[[ Provided data, beginning ]]

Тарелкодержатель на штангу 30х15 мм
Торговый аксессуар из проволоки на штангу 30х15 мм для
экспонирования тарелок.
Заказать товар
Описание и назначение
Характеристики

[[ Provided data, end ]]

__Exercise__.
Return exactly what appears in the records from the line with "экспонирования тарелок." through the final line, and nothing else.

__Answer__.
экспонирования тарелок.
Заказать товар
Описание и назначение
Характеристики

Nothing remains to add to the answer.